Daniel Senet, un nom sacré dans l’histoire du sport français, est décédé ce mardi 16 juin après une vie d’excellence. Né à Amiens en 1953, il a marqué le monde avec des réalisations olympiques et des records mondiaux qui ont résonné dans les années soixante-dix.
Aux Jeux de Montréal en 1976, l’haltérophile a remporté la médaille d’argent après que le Polonais Zbigniew Kaczmarek – initialiste de sa catégorie – fût déclaré dopé. Cette décision historique a transformé la dynamique du sport et a mis en lumière les défis éthiques qui accompagnent chaque compétition.

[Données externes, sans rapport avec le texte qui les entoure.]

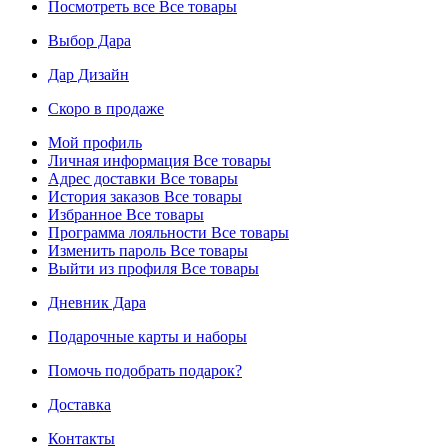
Посмотреть все
Все товары
Выбор Дара
Дар Дизайн
Скоро в продаже
Мой профиль
Личная информация
Все товары
Адрес доставки
Все товары
История заказов
Все товары
Избранное
Все товары
Программа лояльности
Все товары
Изменить пароль
Все товары
Выйти из профиля
Все товары
Дневник Дара
Подарочные карты и наборы
Помочь подобрать подарок?
Доставка
Контакты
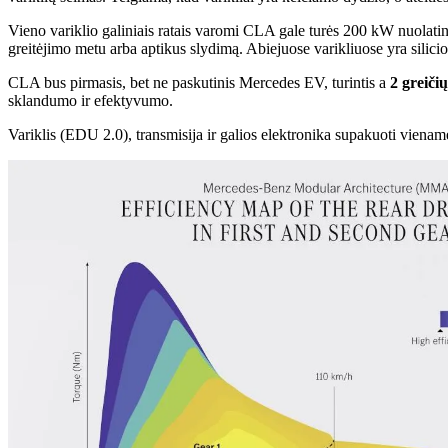
Vieno variklio galiniais ratais varomi CLA gale turės 200 kW nuolatinį
greitėjimo metu arba aptikus slydimą. Abiejuose varikliuose yra silicio
CLA bus pirmasis, bet ne paskutinis Mercedes EV, turintis a
2 greiči
sklandumo ir efektyvumo.
Variklis (EDU 2.0), transmisija ir galios elektronika supakuoti viena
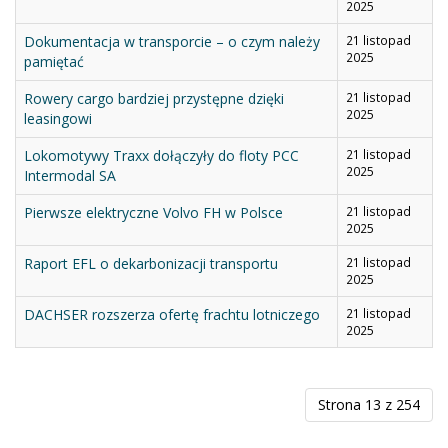
2025
Dokumentacja w transporcie – o czym należy
21 listopad
2025
pamiętać
Rowery cargo bardziej przystępne dzięki
21 listopad
2025
leasingowi
Lokomotywy Traxx dołączyły do floty PCC
21 listopad
2025
Intermodal SA
Pierwsze elektryczne Volvo FH w Polsce
21 listopad
2025
Raport EFL o dekarbonizacji transportu
21 listopad
2025
DACHSER rozszerza ofertę frachtu lotniczego
21 listopad
2025
Strona 13 z 254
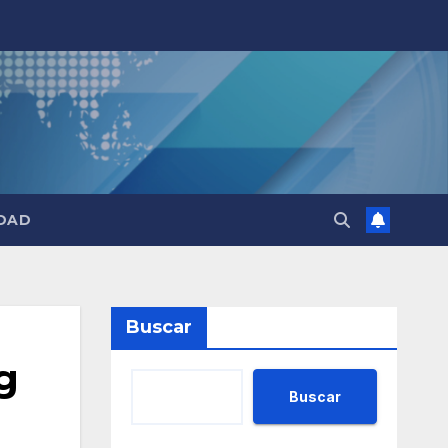
DAD
Buscar
g
Buscar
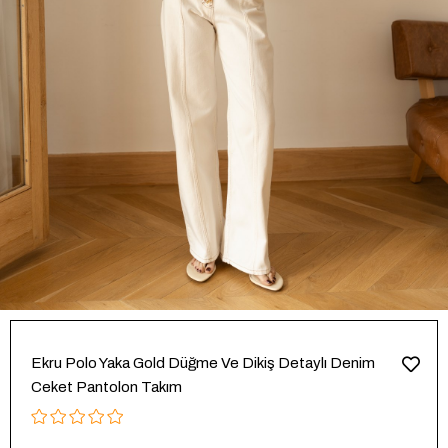
Ekru Polo Yaka Gold Düğme Ve Dikiş Detaylı Denim
Ceket Pantolon Takım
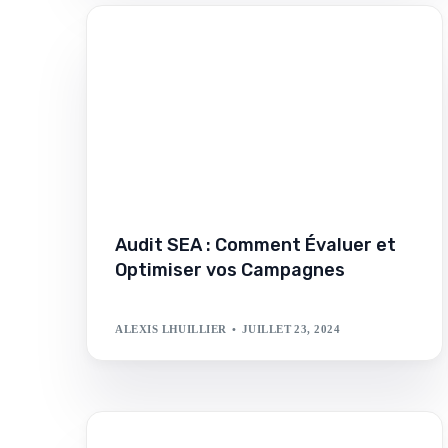
Réseaux sociaux par IA
Vos réseaux tenus, semaine après semaine.
Audit SEA : Comment Évaluer et
Optimiser vos Campagnes
ALEXIS LHUILLIER
JUILLET 23, 2024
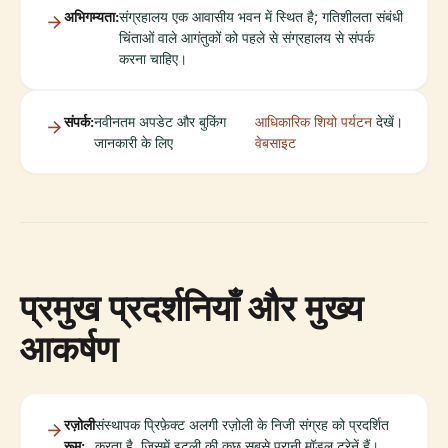
अभिगम्यता:
संग्रहालय एक आवासीय भवन में स्थित है; गतिशीलता संबंधी
चिंताओं वाले आगंतुकों को पहले से संग्रहालय से संपर्क
करना चाहिए।
संपर्क:
नवीनतम अपडेट और बुकिंग
आधिकारिक शियो पर्यटन
देखें।
जानकारी के लिए
वेबसाइट
प्रमुख प्रदर्शनियाँ और मुख्य
आकर्षण
रज़ोली
संस्थापक प्रिफ़ेक्ट अलगी रज़ोली के निजी संग्रह को प्रदर्शित
रूम:
करता है, जिसमें इटली की कुछ सबसे पुरानी मॉडल ट्रेनें हैं।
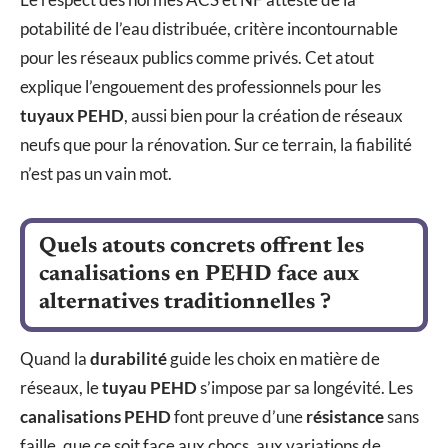
potabilité de l’eau distribuée, critère incontournable
pour les réseaux publics comme privés. Cet atout
explique l’engouement des professionnels pour les
tuyaux PEHD
, aussi bien pour la création de réseaux
neufs que pour la rénovation. Sur ce terrain, la fiabilité
n’est pas un vain mot.
Quels atouts concrets offrent les
canalisations en PEHD face aux
alternatives traditionnelles ?
Quand la
durabilité
guide les choix en matière de
réseaux, le
tuyau PEHD
s’impose par sa longévité. Les
canalisations PEHD
font preuve d’une
résistance
sans
faille, que ce soit face aux chocs, aux variations de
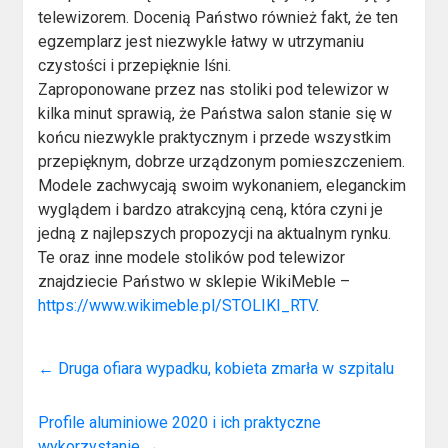
telewizorem. Docenią Państwo również fakt, że ten
egzemplarz jest niezwykle łatwy w utrzymaniu
czystości i przepięknie lśni.
Zaproponowane przez nas stoliki pod telewizor w
kilka minut sprawią, że Państwa salon stanie się w
końcu niezwykle praktycznym i przede wszystkim
przepięknym, dobrze urządzonym pomieszczeniem.
Modele zachwycają swoim wykonaniem, eleganckim
wyglądem i bardzo atrakcyjną ceną, która czyni je
jedną z najlepszych propozycji na aktualnym rynku.
Te oraz inne modele stolików pod telewizor
znajdziecie Państwo w sklepie WikiMeble –
https://www.wikimeble.pl/STOLIKI_RTV
.
←
Druga ofiara wypadku, kobieta zmarła w szpitalu
Profile aluminiowe 2020 i ich praktyczne
wykorzystanie
→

Puisque son passage dans l’histoire est marqué par une persévérance inébranlable, il a été champion du monde en 1981 à Lille, créant un nouveau record de la catégorie (150,5 kg). Son engagement fut un exemple pour des générations : « Nous cherchions à être les plus forts coûte que coûte », déclarait-il en 2002.
Après avoir pris sa retraite sportive à vingt-huit ans, il a consacré sa vie à l’entraînement des jeunes athlètes dans plusieurs pays africains et français. Son héritage est visible aujourd’hui dans les clubs d’Amiens où il est considéré comme un modèle absolu.
« Il a toujours défendu le sport avec une force qui n’a pas été égalée », rappelle un proche. Son départ laisse un vide profond, mais son influence demeure intacte dans l’histoire de la halterophilie française.